C’è solo una strada che passa nell’interno della Tanzania: parte dalla città di Dar es Salam, sulla costa, e attraversa tutto il paese.
Dopo quattro ore di macchina, in direzione della capitale Dodoma, si cominciano a vedere in distanza i picchi rocciosi che sbucano in cima alla catena dei Monti Nguru, coperti dalla foresta pluviale e quasi sempre avvolti in una fitta nebbia. E’ lì in mezzo, cioè in uno dei luoghi finora meno esplorati della terra, che Michele Menegon, ricercartore del Museo Tridentino di Scienze Naturali, ha scoperto 17 nuove specie di rettili e anfibi. Per quanto se ne sa fino ad ora queste rane, rospi, camaleonti e serpenti, che nessun occhio umano aveva mai visti finora, e che non hanno ancora un nome, vivono solo su queste montagne. Dopo diverse spedizioni, per un totale di oltre due mesi interi trascorsi tra i 700 e i 2400 metri, sono state catalogate 97 specie di rettili e anfibi e, tra queste, 17 sono appunto risultate totalmente sconosciute. Molte altre rischiano di restarlo per sempre, visto che possono estinguersi a breve, prima che l’uomo ne scopra l’esistenza. Questa foresta montana, che si estende su un’area di circa 180 km quadrati, è minacciata dalla pressione da parte delle popolazioni indigene che vivono ai suoi margini. La gente dell’altopiano taglia e brucia gli alberi per far posto alle coltivazioni di mais, patate e altri ortaggi. Prima ancora di avere un nome, quindi, molti di questi organismi che abitano questa zona rischiano di scomparire.


Stare settimane nella “msituni kabisa”, nel cuore della foresta, come dicono le guide e i portatori che accompagnano queste spedizioni, non è impresa semplice. Per cinque ricercatori servono almeno 12 portatori, per un bagaglio complessivo di due quintali e mezzo. Per trovare rettili e anfibi ci sono due condizioni ideali: la stagione delle piogge, quando la foresta è al suo massimo di umidità, e il buio. E’ per questo che mentre gli altri dormono nel campo, Michele va in giro per la foresta con le sue torce.
La molla che lo spinge è quella di cercare di essere il primo uomo ad avere tra le mani un essere vivente che nessuno, fino a quel momento, aveva mai visto. E poi studiarlo, dargli un nome e presentarlo alla comunità scientifica. Tra le 17 specie scoperte ce n’è stata una che lo ha colpito più di altre. “Era diventato buio da poco. Mi ero mosso solo di qualche decina di metri dal campo – racconta Menegon - e stavo ascoltando i canti che arrivavano dai rami degli alberi. Distinguo un hyperolius, piccola rana gialla che conosco bene ma sento anche un altro canto più sommesso, che ricorda quello di altre specie di calluline incontrate su altri massicci montuosi. Era diverso: frequenze più basse, con una ripetizione delle note più lenta, e di norma il canto delle calluline conosciute finora proviene sempre dai rami degli alberi, mentre questo arriva dal basso. Cerco con la pila tra le foglie alla base di un grosso albero e vedo una grossa rana seminascosta. La guardo nella luce della torcia frontale, e sono subito certo che si tratta di una specie nuova: appartiene al genere delle Calluline, ma è completamente diversa da quelle note fino ad oggi: più grande con grosse ghiandole chiare sulle zampe, colorata e con la pelle che produce riflessi metallici. Ha occhi arancioni e un colore mai visto. L’ho messa nella sacca e sapevo di aver iniziato bene il giro quella sera”.

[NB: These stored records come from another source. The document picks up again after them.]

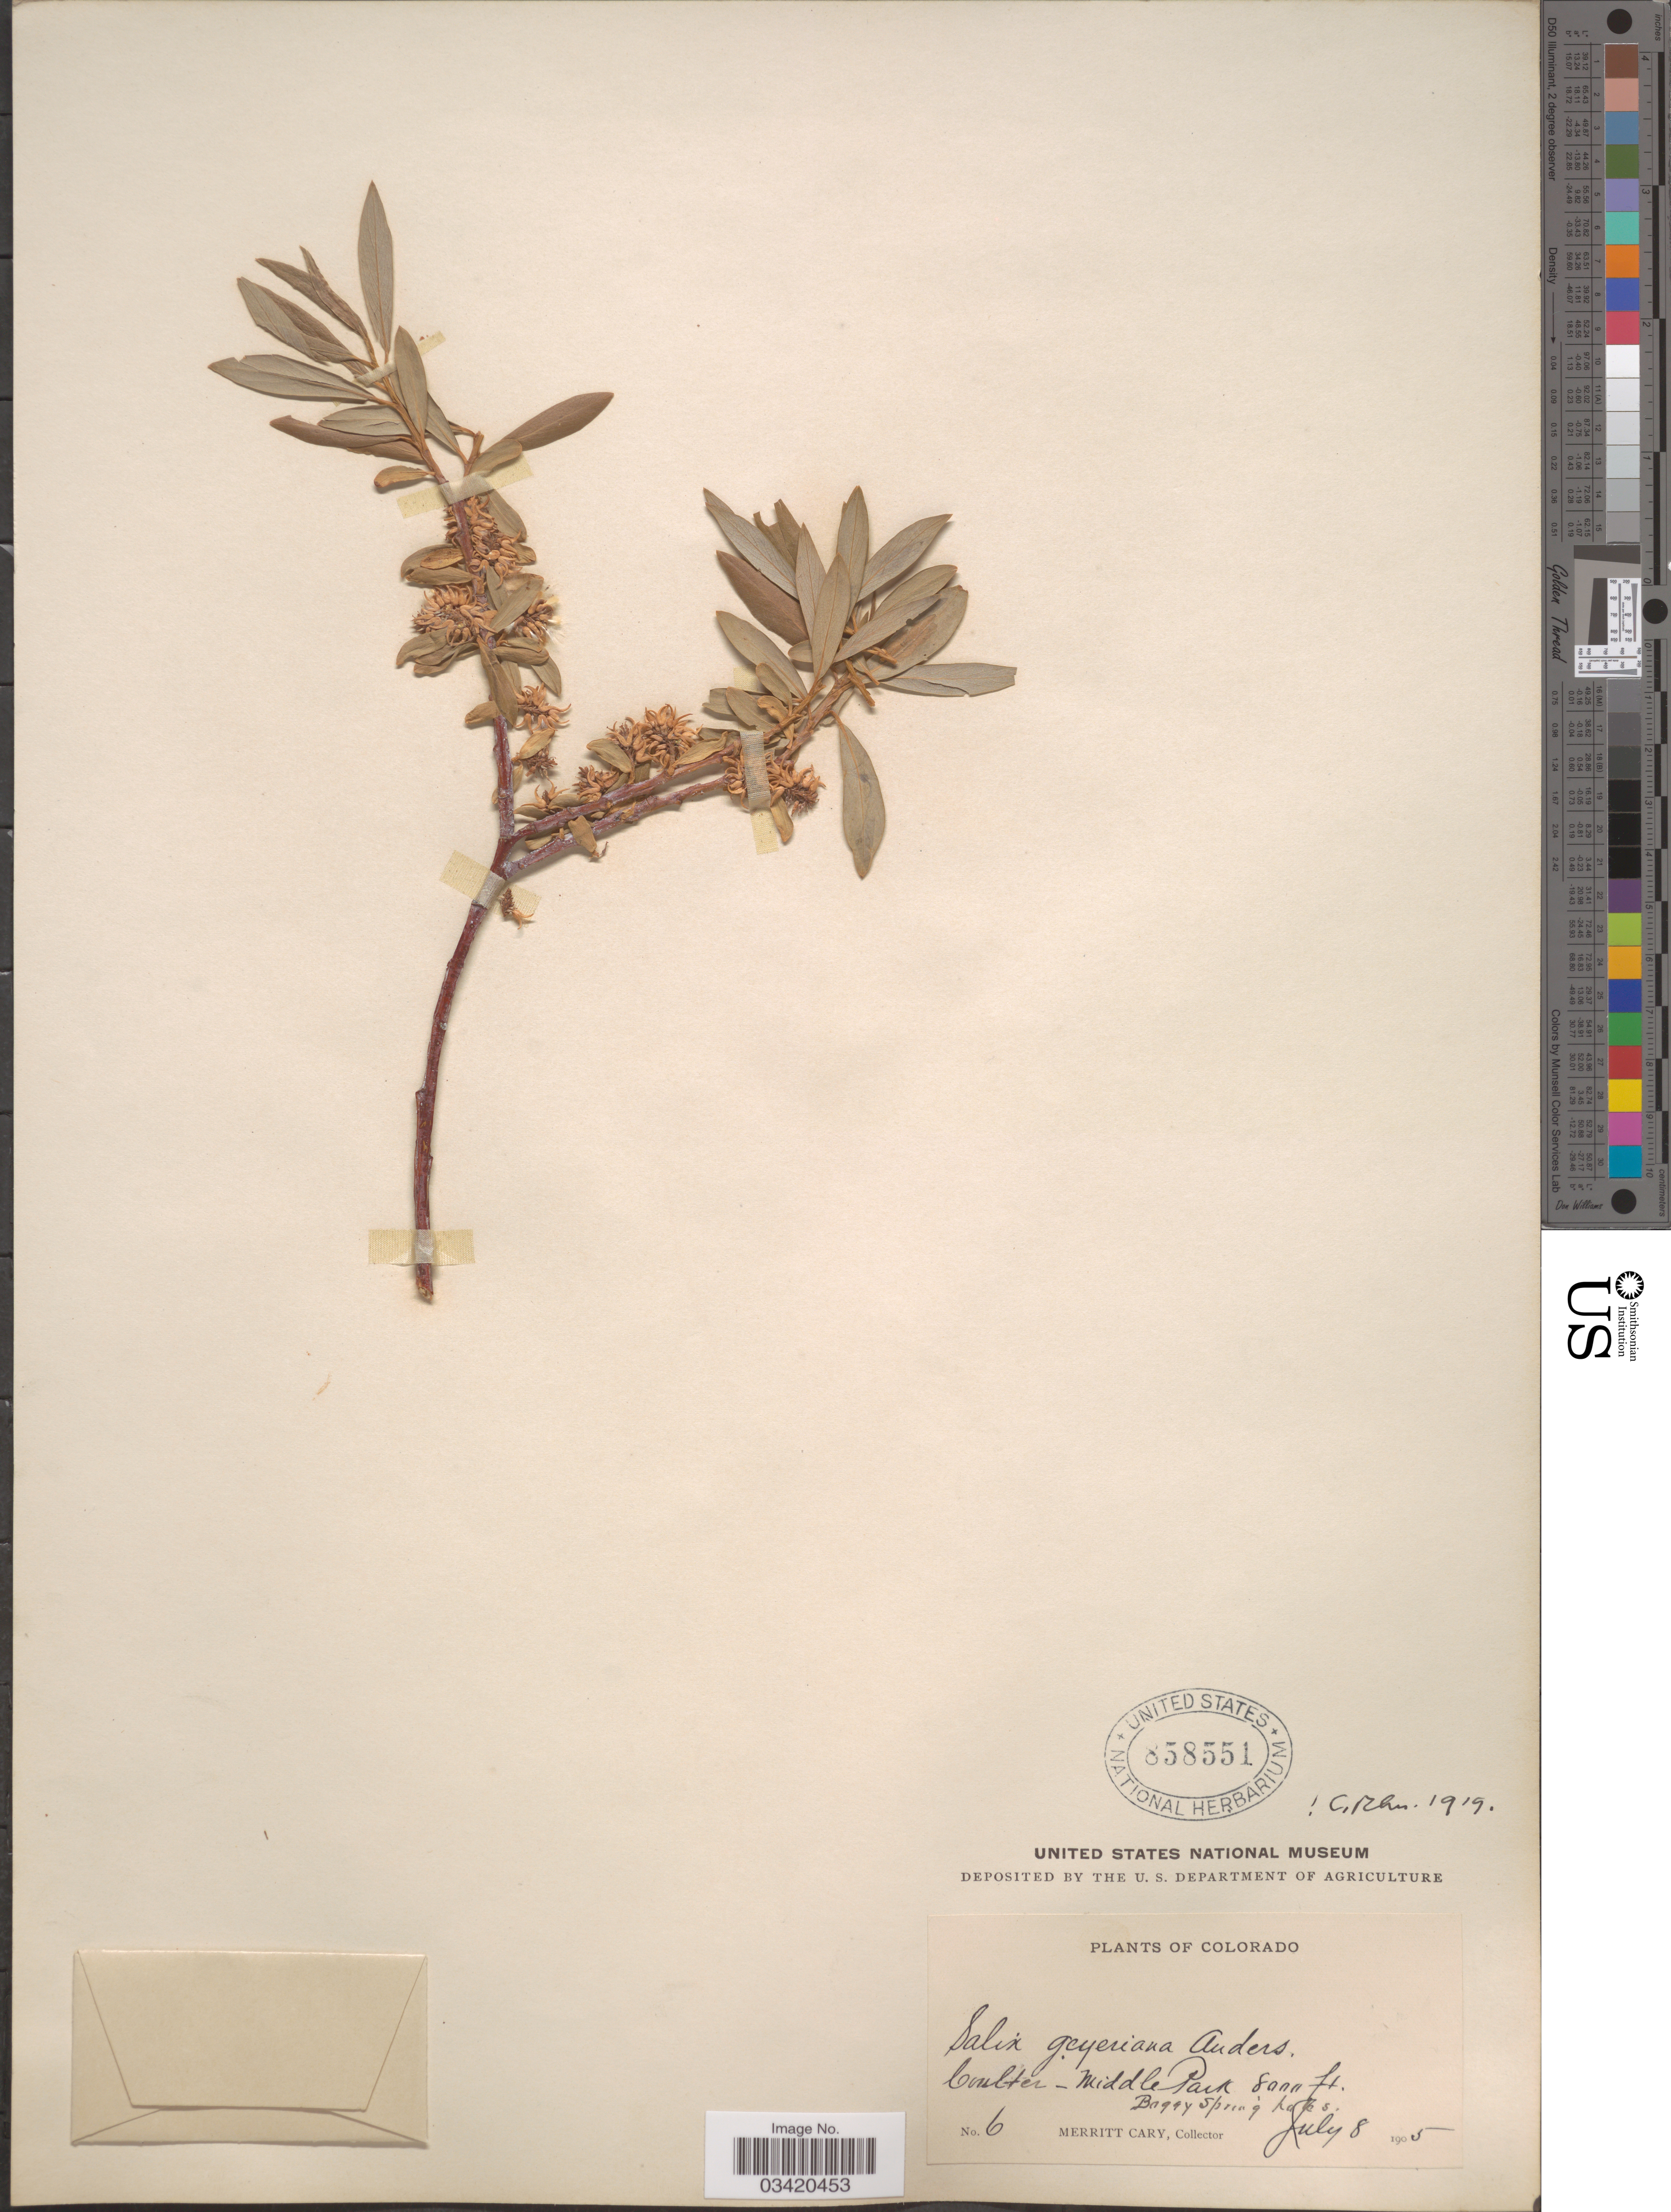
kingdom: Plantae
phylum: Tracheophyta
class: Magnoliopsida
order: Malpighiales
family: Salicaceae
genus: Salix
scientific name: Salix geyeriana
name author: Andersson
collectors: M. Cary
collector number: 6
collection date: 1905-07-08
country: United States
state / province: Colorado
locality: Coulter-Middle Park. Boggy Spring Lakes.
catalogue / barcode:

Una specie nuova di anfibio del genere Callulina, trovato sui monti Nguru nel corso delle spedizioni del 2004-2006. Femmina
Una nuova specie di rana arboricola del genere Leptopelis
Il serpente Philothamnus hoplogaster nella sua variante di colore blu

La più impressionante delle nuove specie trovate sui Monti Nguru, grande e coperta di ghiandole, è del genere Nectophrynoides. Il sistema di ghiandole potrebbe rappresentare un sistema difensivo associato a secrezioni velenose.

La rarissima Prosymna ornatissima, ritenuta estinta da decenni e ritrovata solo di recente.